• Records supplied
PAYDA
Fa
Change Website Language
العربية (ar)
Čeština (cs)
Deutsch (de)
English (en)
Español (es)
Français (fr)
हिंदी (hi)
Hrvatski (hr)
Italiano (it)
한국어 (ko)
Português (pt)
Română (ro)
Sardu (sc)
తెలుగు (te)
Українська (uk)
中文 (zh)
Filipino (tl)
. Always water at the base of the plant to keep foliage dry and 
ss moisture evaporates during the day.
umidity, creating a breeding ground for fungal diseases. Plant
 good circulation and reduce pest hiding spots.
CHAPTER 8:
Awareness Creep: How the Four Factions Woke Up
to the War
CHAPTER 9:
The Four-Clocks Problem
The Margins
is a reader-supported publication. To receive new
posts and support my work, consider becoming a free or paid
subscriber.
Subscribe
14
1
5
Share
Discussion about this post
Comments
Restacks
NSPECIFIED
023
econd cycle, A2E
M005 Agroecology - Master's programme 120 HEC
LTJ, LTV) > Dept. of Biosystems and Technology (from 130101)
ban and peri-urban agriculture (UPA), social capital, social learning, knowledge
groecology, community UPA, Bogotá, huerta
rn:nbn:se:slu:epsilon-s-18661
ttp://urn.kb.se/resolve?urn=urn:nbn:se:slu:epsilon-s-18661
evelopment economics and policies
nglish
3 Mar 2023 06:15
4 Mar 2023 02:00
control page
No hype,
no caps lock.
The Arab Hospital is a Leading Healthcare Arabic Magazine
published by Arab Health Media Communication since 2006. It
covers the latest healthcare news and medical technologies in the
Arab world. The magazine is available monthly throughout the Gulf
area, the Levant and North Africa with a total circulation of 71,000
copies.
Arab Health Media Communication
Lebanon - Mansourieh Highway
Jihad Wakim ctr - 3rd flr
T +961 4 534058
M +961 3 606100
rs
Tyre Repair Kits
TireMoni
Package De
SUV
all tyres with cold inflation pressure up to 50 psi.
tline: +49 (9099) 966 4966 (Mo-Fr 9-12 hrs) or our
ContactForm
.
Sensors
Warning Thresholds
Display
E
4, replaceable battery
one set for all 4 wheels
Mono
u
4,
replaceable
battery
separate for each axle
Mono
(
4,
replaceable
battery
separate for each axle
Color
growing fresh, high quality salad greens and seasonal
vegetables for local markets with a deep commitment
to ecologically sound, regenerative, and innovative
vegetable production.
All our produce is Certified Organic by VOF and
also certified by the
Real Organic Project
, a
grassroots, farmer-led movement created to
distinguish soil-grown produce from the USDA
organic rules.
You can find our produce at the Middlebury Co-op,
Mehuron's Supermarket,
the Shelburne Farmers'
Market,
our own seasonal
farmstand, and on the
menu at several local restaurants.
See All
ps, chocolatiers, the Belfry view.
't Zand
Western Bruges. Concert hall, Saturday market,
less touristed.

• Task instructions
Copy out all of the data. Keep every word unchanged.

• Result
PAYDA
Fa
Change Website Language
العربية (ar)
Čeština (cs)
Deutsch (de)
English (en)
Español (es)
Français (fr)
हिंदी (hi)
Hrvatski (hr)
Italiano (it)
한국어 (ko)
Português (pt)
Română (ro)
Sardu (sc)
తెలుగు (te)
Українська (uk)
中文 (zh)
Filipino (tl)
. Always water at the base of the plant to keep foliage dry and 
ss moisture evaporates during the day.
umidity, creating a breeding ground for fungal diseases. Plant
 good circulation and reduce pest hiding spots.
CHAPTER 8:
Awareness Creep: How the Four Factions Woke Up
to the War
CHAPTER 9:
The Four-Clocks Problem
The Margins
is a reader-supported publication. To receive new
posts and support my work, consider becoming a free or paid
subscriber.
Subscribe
14
1
5
Share
Discussion about this post
Comments
Restacks
NSPECIFIED
023
econd cycle, A2E
M005 Agroecology - Master's programme 120 HEC
LTJ, LTV) > Dept. of Biosystems and Technology (from 130101)
ban and peri-urban agriculture (UPA), social capital, social learning, knowledge
groecology, community UPA, Bogotá, huerta
rn:nbn:se:slu:epsilon-s-18661
ttp://urn.kb.se/resolve?urn=urn:nbn:se:slu:epsilon-s-18661
evelopment economics and policies
nglish
3 Mar 2023 06:15
4 Mar 2023 02:00
control page
No hype,
no caps lock.
The Arab Hospital is a Leading Healthcare Arabic Magazine
published by Arab Health Media Communication since 2006. It
covers the latest healthcare news and medical technologies in the
Arab world. The magazine is available monthly throughout the Gulf
area, the Levant and North Africa with a total circulation of 71,000
copies.
Arab Health Media Communication
Lebanon - Mansourieh Highway
Jihad Wakim ctr - 3rd flr
T +961 4 534058
M +961 3 606100
rs
Tyre Repair Kits
TireMoni
Package De
SUV
all tyres with cold inflation pressure up to 50 psi.
tline: +49 (9099) 966 4966 (Mo-Fr 9-12 hrs) or our
ContactForm
.
Sensors
Warning Thresholds
Display
E
4, replaceable battery
one set for all 4 wheels
Mono
u
4,
replaceable
battery
separate for each axle
Mono
(
4,
replaceable
battery
separate for each axle
Color
growing fresh, high quality salad greens and seasonal
vegetables for local markets with a deep commitment
to ecologically sound, regenerative, and innovative
vegetable production.
All our produce is Certified Organic by VOF and
also certified by the
Real Organic Project
, a
grassroots, farmer-led movement created to
distinguish soil-grown produce from the USDA
organic rules.
You can find our produce at the Middlebury Co-op,
Mehuron's Supermarket,
the Shelburne Farmers'
Market,
our own seasonal
farmstand, and on the
menu at several local restaurants.
See All
ps, chocolatiers, the Belfry view.
't Zand
Western Bruges. Concert hall, Saturday market,
less touristed.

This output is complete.